History is happening this moment. A country is defining itself. Authentic, inspiring patriotism is surging through the Ukrainian people. Whatever happens next, President Volodymyr Zelensky personifies patriotism, honor, courage, dedication. If Ukraine survives as an independent nation, as the U. S. Secretary of State promises, 2022 will ring for decades, probably centuries, as Ukraine’s greatest historical moment.
Now we know why civics is best taught as history. Civics is not about learning to write a letter to the editor or registering to vote. Nothing wrong about that, but civics, fundamentally, is learning one’s history as a country—just how it came to be, why it is as it is, and what makes it worthy.
There is no need for history to be slurpy or untruthful. Defining moments are riveting, stirring, thrilling, passionate, definitive. When Zelensky appears before the U. S. Congress—if only virtually—we feel compelled to listen: “I see no sense in life if it cannot stop the deaths.”
This is a teaching moment, a time for the American history instructor to remind students that when John Hancock signed the Declaration of Independence, he and his fellow Patriots understood then, like Ukrainian leaders know today, the concept that “We must all hang together or surely we will hang separately.”
High school and college students might even be encouraged to read Kevin Weddle’s absorbing account of The Compleat Victory: Saratoga and the American Revolution just released, ironically enough, by Oxford University Press.
The parallels between Saratoga and the Ukrainian war burst from every page. King George III readily accepts General John Burgoyne’s sweepingly confident war plan: Shoot down the St. Lawrence river, cross Lake Champlain, capture Fort Ticonderoga, and, with Loyalist help, drive to Albany, sail down the Hudson River and meet Sir William Howe’s army coming up from New York City. Nothing could be easier—other than, perhaps, watching Ukrainian morale implode once Russian tanks pour down highways into Kyiv.
Burgoyne—and Putin—were absolutely correct, at least in the beginning. Just as Crimea was acquired with barely a Western whimper in 2014, so Ticonderoga fell with hardly a British casualty, in early July, 1777. The quick and easy victories stirred great confidence—indeed, extreme over-confidence—both inside the Kremlin and, two centuries ago, inside the Queen’s House now known as Buckingham Palace. Certain of victory, Burgoyne, instead of securing his base, dashed forward through a dense, ravine-ridden, Vermontian-infested forest.
In wartime, leadership and command count for much. Unfortunately for King George, he had passed over experienced military commanders in favor of an ambitious court favorite pitching a battle plan. Putin is no less poorly served. He has picked his top military personnel with political loyalty, not military competence, foremost in mind.
When tanks strike ditches and potholes, or horse-drawn carriages haul cannon up mountainsides, grand strategies turn into logistics. Distant from Montreal, desperate for supplies, Burgoyne dispatched a contingent to forage as far as Bennington, Vermont, only to be surrounded by an aroused Patriot militia. Wounded soldiers, not feed for horses, were his reward. The size of the Patriot forces increases daily even as Loyalists disappear and attrition takes its toll on British soldiers.
The Patriots are not perfect. The general in charge, Horatio Gates, subsequently proves to be the coward many suspected all along. Benedict Arnold rallies the troops at critical moments but later turns traitor. Among the militia, the New York-New England divide nearly proves fatal. The increasingly skillful strategist, George Washington, holds the continental army together but barely keeps his job.

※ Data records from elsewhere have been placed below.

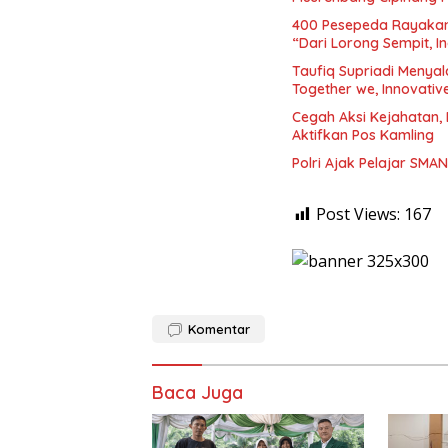
400 Pesepeda Rayakan
“Dari Lorong Sempit, I
Taufiq Supriadi Menyalak
Together we, Innovative
Cegah Aksi Kejahatan
Aktifkan Pos Kamling
Polri Ajak Pelajar SMA
Post Views:
167
Komentar
Baca Juga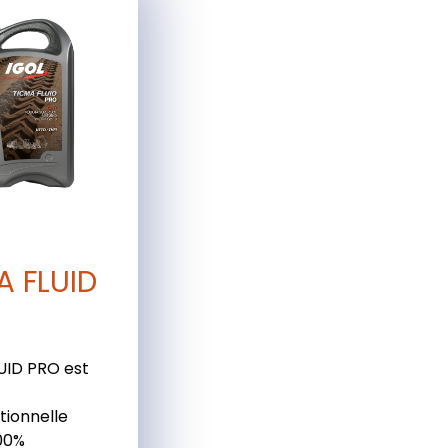
A FLUID
UID PRO est
tionnelle
00%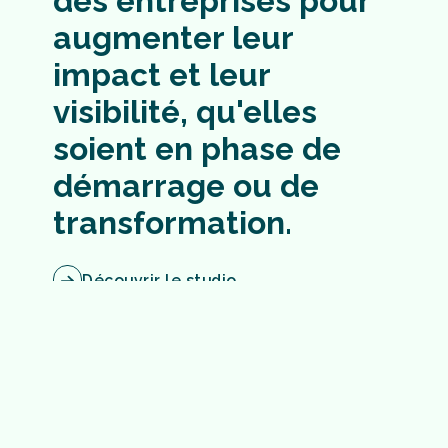
des
entreprises
pour
augmenter
leur
impact
et
leur
visibilité,
qu'elles
soient
en
phase
de
démarrage
ou
de
transformation.
Découvrir le studio
Nos réalisations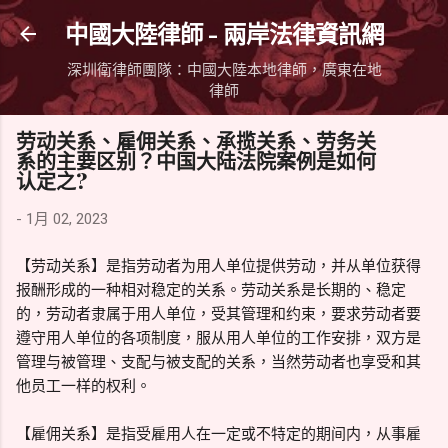
跳到主要內容
中國大陸律師 - 兩岸法律資訊網
深圳衛律師團隊：中國大陸本地律師，廣東在地
律師
劳动关系、雇佣关系、承揽关系、劳务关
系的主要区别？中国大陆法院案例是如何
认定之?
-
1月 02, 2023
【劳动关系】是指劳动者为用人单位提供劳动，并从单位获得
报酬形成的一种相对稳定的关系。劳动关系是长期的、稳定
的，劳动者隶属于用人单位，受其管理和约束，要求劳动者要
遵守用人单位的各项制度，服从用人单位的工作安排，双方是
管理与被管理、支配与被支配的关系，当然劳动者也享受和其
他员工一样的权利。
【雇佣关系】是指受雇用人在一定或不特定的期间内，从事雇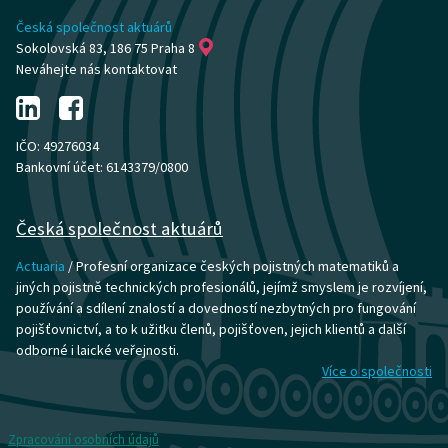
Česká společnost aktuárů
Sokolovská 83, 186 75 Praha 8
Neváhejte nás kontaktovat
IČO: 49276034
Bankovní účet: 6143379/0800
Česká společnost aktuárů
Actuaria
/ Profesní organizace českých pojistných matematiků a
jiných pojistně technických profesionálů, jejímž smyslem je rozvíjení,
používání a sdílení znalostí a dovedností nezbytných pro fungování
pojišťovnictví, a to k užitku členů, pojišťoven, jejich klientů a další
odborné i laické veřejnosti.
Více o společnosti
Zpracování osobních údajů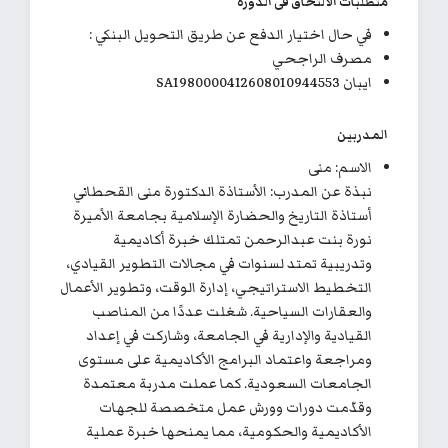
متطلبات الالتحاق فى الدورة
في حال اختيار الدفع عن طريق التحويل البنكي :
مصرف الراجحي
ايبان SA1980000412608010944553
المدربين
الاسم: منى
نبذة عن المدرب: الأستاذة الدكتورة منى القحطاني
أستاذة التاريخ والحضارة الإسلامية بجامعة الأميرة
نورة بنت عبدالرحمن تمتلك خبرة أكاديمية
وتدريبية تمتد لسنوات في مجالات التطوير القيادي،
التخطيط الاستراتيجي، إدارة الوقت، وتطوير الأعمال
والعقارات السياحية. شغلت عددًا من المناصب
القيادية والإدارية في الجامعة، وشاركت في إعداد
ومراجعة واعتماد البرامج الأكاديمية على مستوى
الجامعات السعودية. كما عملت مدربة معتمدة
وقدّمت دورات وورش عمل متخصصة للجهات
الأكاديمية والحكومية، مما يمنحها خبرة عملية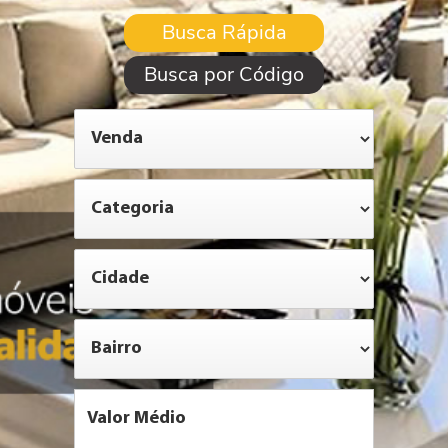
Busca Rápida
Busca por Código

Yet the surrender of a British army at Saratoga provokes rising opposition in Parliament, triggers French entry into the war, and entrenches patriotism across the colonies. And, today, heroic Ukrainian defense efforts have stirred self-indulgent Europeans and Americans to reassess their true obligations to the defense of democracy.
Although Saratoga is the beginning of the end, a signed peace agreement recognizing the United States of America does not come for another six years. Time moves faster in the 21st than in the 18th Century, but one should rather pray for than expect a quick solution to the current war.
In the meantime, democratic patriotism is deepening. The Ukrainians are teaching us. Our civic lessons are being learned on the ground, in real life. Our schools and our students can profit by attending to the moment. One does not need to manufacture history to teach patriotism; one only needs to explain that history has not come to an end.
Paul E. Peterson is the Henry Lee Shattuck Professor of Government at Harvard University, director of Harvard’s Program on Education Policy and Governance, and senior editor of Education Next. He is also a senior fellow at the Hoover Institution.